Top of PASSAGE

SOCK OFF + UNIFORM CHALLENGE

Bret S
Sumo Logic UX
Published in
7 min readFeb 7, 2017

How to Compete & Win at Sumo Logic

The UX team at Sumo Logic has one unifying love: games! We play games to unwind at the end of the week, to take a break between swarming activities, to complement lunch. Any type of game is fair game (ha) and the typical question when starting all activities is:

How do you win?

At the root of this love for board/video/card games, there is a deep-seated desire for competition. We harness this desire to devise slightly silly competitions that end up being very serious.

This fall, after noticing our VP’s fantastic sock game, we decided upon a sock-off. Each day would have a superlative, and everyone who entered into the contest would post their socks into a Slack channel. The socks had to match, except for the last day which was a wild card theme. At the end of the day, after some trash talk and hype, we’d vote. The prizes were, unsurprisingly, more Stance socks.

Day 1: Most Ridiculous

Day 2: Most Festive/Seasonal/Holiday

Day 3: Best Pattern

Day 4: Most Flashy/Obnoxious

Day 5: WILD CARD DAY!

Sock-off winners with new socks!

One of our other competitions was more of a psychological test without a clear-cut winner. There are many high-achieving individuals who wear uniforms to work each day. Think Barack Obama with his blue and gray suits, Steve Jobs with his black turtleneck, Zuckerberg with his hoodie. The rationale for this is often cognitive offloading: if you don’t have to make decisions about your wardrobe each morning, you have more time to think about other things. Zuckerberg’s ambitions with his hard-won time are loftier than ours:

“I really want to clear my life to make it so that I have to make as few decisions as possible about anything except how to best serve this community.”

Bottom of PASSAGE
Top of THE DATA

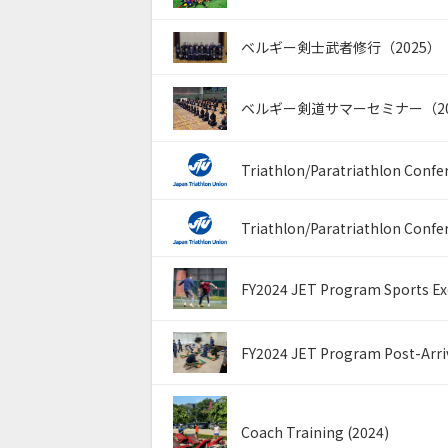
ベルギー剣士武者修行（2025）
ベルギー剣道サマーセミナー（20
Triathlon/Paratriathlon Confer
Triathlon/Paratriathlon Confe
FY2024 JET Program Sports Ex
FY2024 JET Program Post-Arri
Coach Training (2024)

Bottom of THE DATA
Top of THE DATA

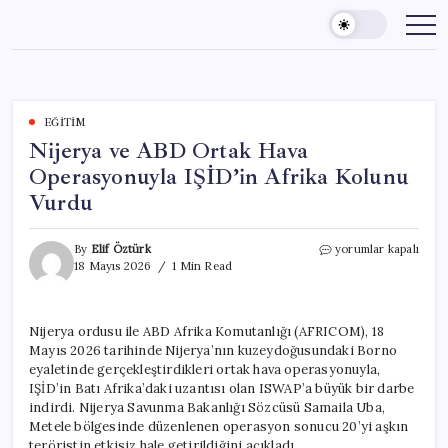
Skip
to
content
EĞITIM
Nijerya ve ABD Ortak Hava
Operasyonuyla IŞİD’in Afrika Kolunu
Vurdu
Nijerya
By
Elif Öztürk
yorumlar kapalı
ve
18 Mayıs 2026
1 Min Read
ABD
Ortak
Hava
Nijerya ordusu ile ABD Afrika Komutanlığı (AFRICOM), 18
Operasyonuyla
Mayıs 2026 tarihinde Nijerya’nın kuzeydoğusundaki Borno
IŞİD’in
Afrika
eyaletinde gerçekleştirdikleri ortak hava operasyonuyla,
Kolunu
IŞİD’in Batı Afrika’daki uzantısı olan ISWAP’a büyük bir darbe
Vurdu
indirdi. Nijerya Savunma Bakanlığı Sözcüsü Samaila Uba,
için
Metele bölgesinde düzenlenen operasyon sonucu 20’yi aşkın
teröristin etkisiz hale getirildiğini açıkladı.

Bottom of THE DATA

According to the text about the sock-off, what were the prizes?

More Stance socks.